Vibes are much more important than the arithmetic for most of the British media. The perceived affordability of more socially democratic policies are contingent – not on the due diligence underpinning them – but on who is promoting the policy.
This is why the Tories – when a more social democratic impulse takes them, like the Covid furlough scheme, or the temporary support for high energy bills – have generally been spared the outsize scepticism visited on the official opposition proposing similar policies.
BUT this iteration of the Labour Party remains a prisoner of Tory rhetoric, determined to within the constraints and suspicions of what passes for public life in the UK, terrified of challenging them.
Of course, when it comes to social security, it isn’t quite so straightforward. I’m sorry, but I don’t buy the idea that the Labour right is full of folk who’re only held back from repealing the benefit cap policy by squeamishness about its affordability against the backdrop of so many other demands on the public purse.
Why? Because Britain’s nasty Benefit Street culture has its origins in New Labour’s triangulations around social welfare.

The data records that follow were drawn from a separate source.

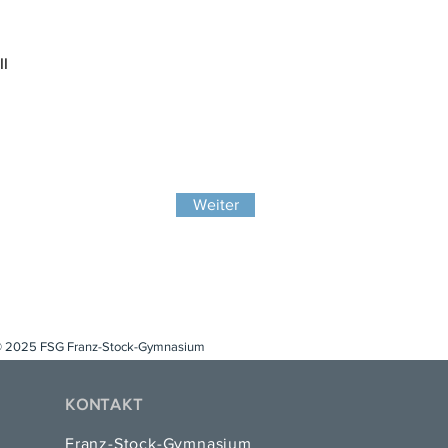
II
Weiter
 2025 FSG Franz-Stock-Gymnasium
KONTAKT
Franz-Stock-Gymnasium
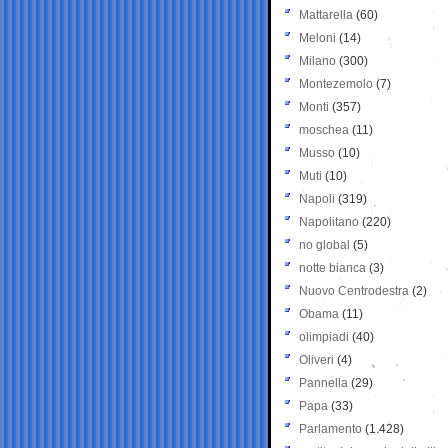
Mattarella
(60)
Meloni
(14)
Milano
(300)
Montezemolo
(7)
Monti
(357)
moschea
(11)
Musso
(10)
Muti
(10)
Napoli
(319)
Napolitano
(220)
no global
(5)
notte bianca
(3)
Nuovo Centrodestra
(2)
Obama
(11)
olimpiadi
(40)
Oliveri
(4)
Pannella
(29)
Papa
(33)
Parlamento
(1.428)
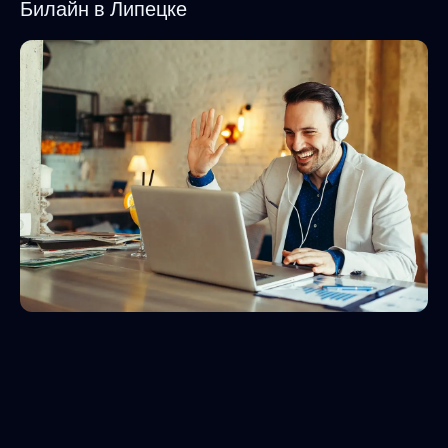
Билайн в Липецке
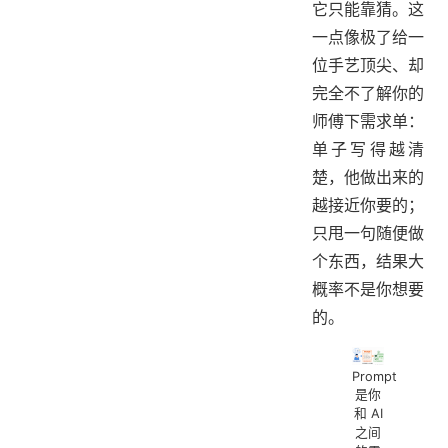
它只能靠猜。这
一点像极了给一
位手艺顶尖、却
完全不了解你的
师傅下需求单：
单子写得越清
楚，他做出来的
越接近你要的；
只甩一句随便做
个东西，结果大
概率不是你想要
的。
Prompt
是你
和 AI
之间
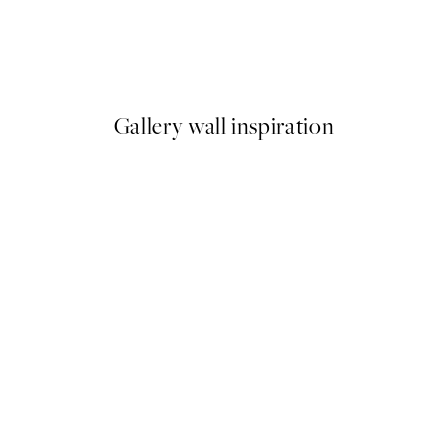
Wildflowers in Beige Plagát
Od 6,50 €
13 €
Gallery wall inspiration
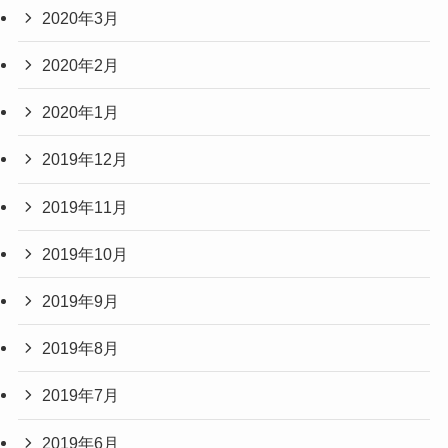
2020年3月
2020年2月
2020年1月
2019年12月
2019年11月
2019年10月
2019年9月
2019年8月
2019年7月
2019年6月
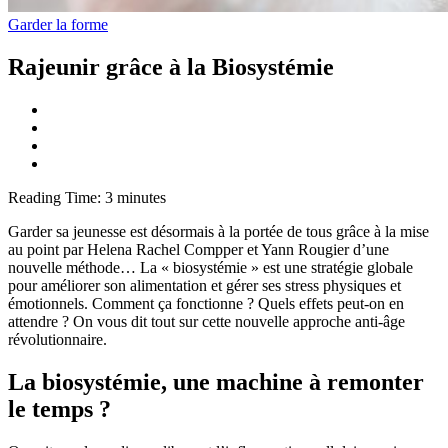
Garder la forme
Rajeunir grâce à la Biosystémie
Reading Time:
3
minutes
Garder sa jeunesse est désormais à la portée de tous grâce à la mise
au point par Helena Rachel Compper et Yann Rougier d’une
nouvelle méthode… La « biosystémie » est une stratégie globale
pour améliorer son alimentation et gérer ses stress physiques et
émotionnels. Comment ça fonctionne ? Quels effets peut-on en
attendre ? On vous dit tout sur cette nouvelle approche anti-âge
révolutionnaire.
La biosystémie, une machine à remonter
le temps ?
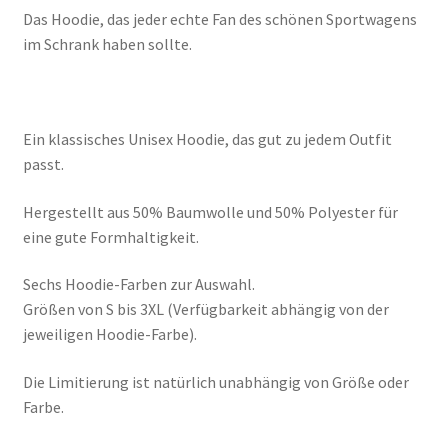
Das Hoodie, das jeder echte Fan des schönen Sportwagens
im Schrank haben sollte.
Ein klassisches Unisex Hoodie, das gut zu jedem Outfit
passt.
Hergestellt aus 50% Baumwolle und 50% Polyester für
eine gute Formhaltigkeit.
Sechs Hoodie-Farben zur Auswahl.
Größen von S bis 3XL (Verfügbarkeit abhängig von der
jeweiligen Hoodie-Farbe).
Die Limitierung ist natürlich unabhängig von Größe oder
Farbe.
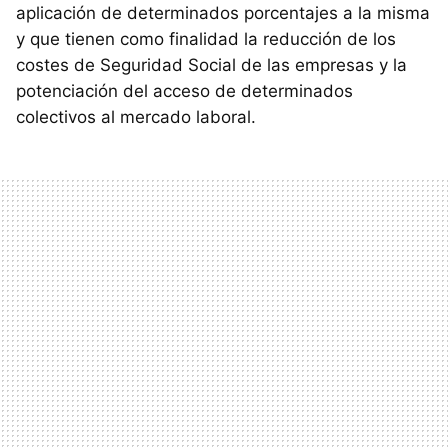
aplicación de determinados porcentajes a la misma
y que tienen como finalidad la reducción de los
costes de Seguridad Social de las empresas y la
potenciación del acceso de determinados
colectivos al mercado laboral.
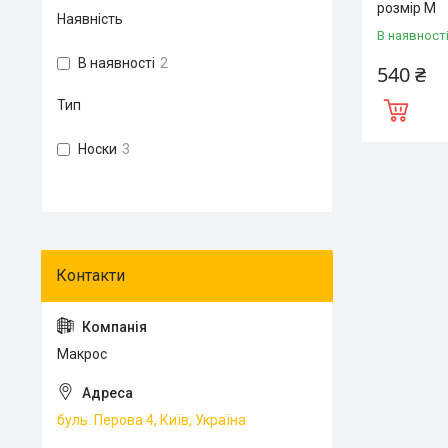
розмір М
Наявність
В наявност
В наявності
2
540 ₴
Тип
Носки
3
Макрос
буль. Перова 4, Київ, Україна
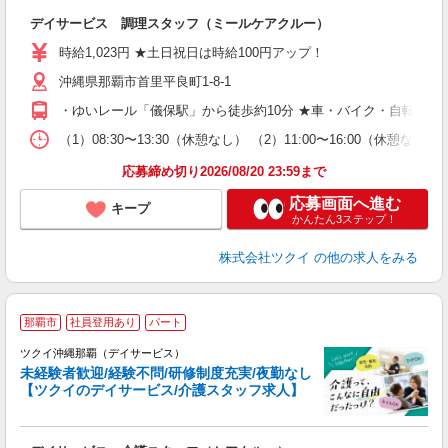
各
デイサービス 調理スタッフ（ミールケアクルー）
入
り
時給1,023円 ★土日祝日は時給100円アップ！
リ
沖縄県那覇市首里平良町1-8-1
ー
O
・ゆいレール「儀保駅」から徒歩約10分 ★車・バイク・自転車通
な
（1）08:30〜13:30（休憩なし） （2）11:00〜16:00（休憩
髪
応募締め切り2026/08/20 23:59まで
応募画面へ進む
キープ
かんたん3ステップ！
株式会社ツクイ
の他の求人をみる
那覇市
社員登用あり
パート
ツクイ沖縄那覇（デイサービス）
未経験者歓迎/経験不問/研修制度充実/夜勤なし
【ツクイのデイサービス/介護スタッフ求人】
各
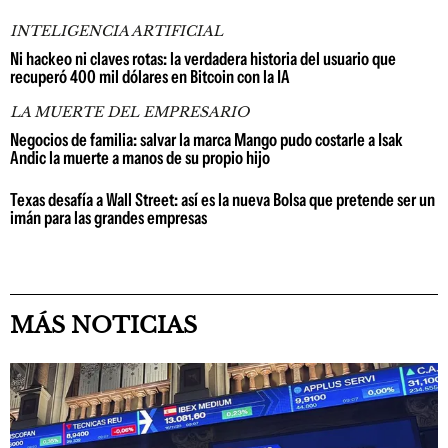
INTELIGENCIA ARTIFICIAL
Ni hackeo ni claves rotas: la verdadera historia del usuario que
recuperó 400 mil dólares en Bitcoin con la IA
LA MUERTE DEL EMPRESARIO
Negocios de familia: salvar la marca Mango pudo costarle a Isak
Andic la muerte a manos de su propio hijo
Texas desafía a Wall Street: así es la nueva Bolsa que pretende ser un
imán para las grandes empresas
MÁS NOTICIAS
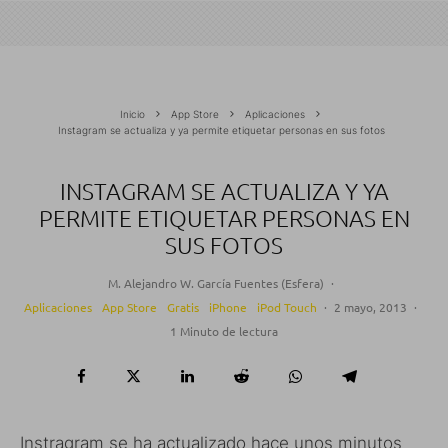
Inicio
App Store
Aplicaciones
Instagram se actualiza y ya permite etiquetar personas en sus fotos
INSTAGRAM SE ACTUALIZA Y YA
PERMITE ETIQUETAR PERSONAS EN
SUS FOTOS
M. Alejandro W. García Fuentes (Esfera)
·
Aplicaciones
App Store
Gratis
iPhone
iPod Touch
·
2 mayo, 2013
·
1 Minuto de lectura
Instragram se ha actualizado hace unos minutos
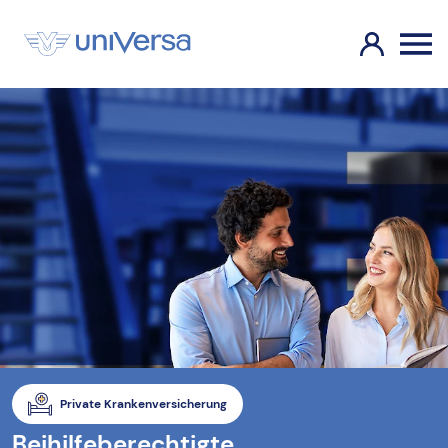
Private Krankenversicherung
Beihilfeberechtigte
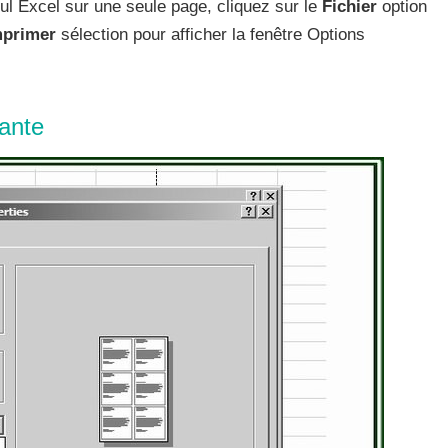
cul Excel sur une seule page, cliquez sur le
Fichier
option
mprimer
sélection pour afficher la fenêtre Options
mante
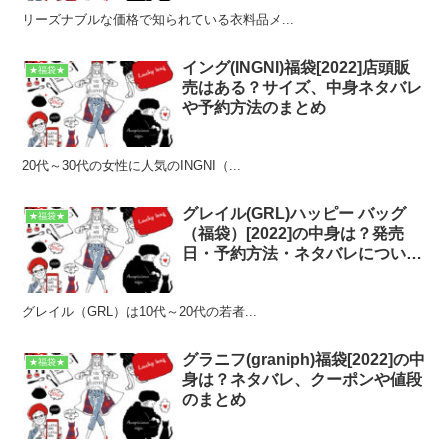
リーズナブルな価格で知られている衣料品メ...
イング(INGNI)福袋[2022]店頭販
★福袋★
売はある？サイズ、中身ネタバレ
や予約方法のまとめ
20代～30代の女性に人気のINGNI（...
グレイル(GRL)ハッピー バッグ
★福袋★
（福袋）[2022]の中身は？発売
日・予約方法・ネタバレについて
も
グレイル（GRL）は10代～20代の若者...
グラニフ(graniph)福袋[2022]の中
★福袋★
身は？ネタバレ、クーポンや値段
のまとめ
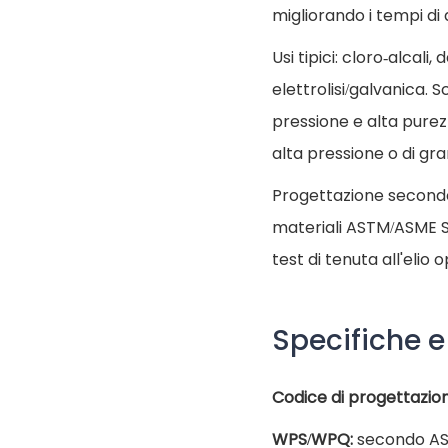
migliorando i tempi di a
Usi tipici: cloro-alcali
elettrolisi/galvanica. 
pressione e alta purez
alta pressione o di gr
Progettazione secondo 
materiali ASTM/ASME SB
test di tenuta all'elio 
Specifiche e
Codice di progettazion
WPS/WPQ:
secondo AS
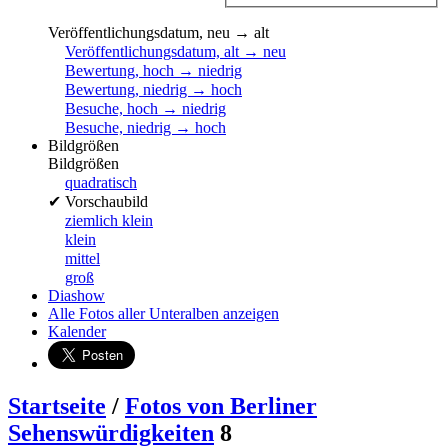
Veröffentlichungsdatum, neu → alt
Veröffentlichungsdatum, alt → neu
Bewertung, hoch → niedrig
Bewertung, niedrig → hoch
Besuche, hoch → niedrig
Besuche, niedrig → hoch
Bildgrößen
Bildgrößen
quadratisch
✔
Vorschaubild
ziemlich klein
klein
mittel
groß
Diashow
Alle Fotos aller Unteralben anzeigen
Kalender
Startseite
/
Fotos von Berliner
Sehenswürdigkeiten
8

The Conservatives have certainly built on these foundations, but it was successive Labour politicians who sought political capital from cultivating cultures of official suspicion, promoting discourses of benefit scroungers, and crackdowns and sanctions.
When they had the opportunity directly to shape this aspect of government policy, the Labour Right consistently chose to weaponise official and public mistrust of the beneficiaries of social security. Humiliation, scrutiny, justification, sanctions – all of these ugly impulses were mobilised.
For every Labour politician who thinks the benefit cap is a discriminatory and officious policy – and there are several – there’s a cynical Starmerite who thinks these feckless people have too many kids and shouldn’t be encouraged to think the taxpayer will support them. If Labour wins the opportunity to form the next UK government, there’s no reason to assume the first grouping will win out in the internal conflict to come.
Foregrounding the reforms Labour will – and will not – commit to making in the social security system also exposes uncomfortable contradictions in the Scottish politics. You don’t need to be a keen observer of Holyrood to know that Scottish Labour has spent the last decade demanding higher public spending in more or less every department of devolved government.
Since the Scottish Government introduced the Scottish child payment, Anas Sarwar has demanded hikes in every budget. SNP objections to the two-child cap on universal credit payments have consistently been met with Labour suggestions that if the Nats really cared about the policy – then they should put up or shut up, finding more and more money to mitigate against Treasury cuts.
Obliged to contend with Starmer’s havers while somehow blaming the two-child policy on the SNP, Sarwar’s contortions have been the envy of Harry Houdini during the last fortnight. It is a foretaste of things to come.
The opposition logic Scottish Labour have used since 2007 will be almost impossible to square with Starmer’s safety-first, cliché-ridden change-without-change pitch for Downing Street. This is just the first spasm of many.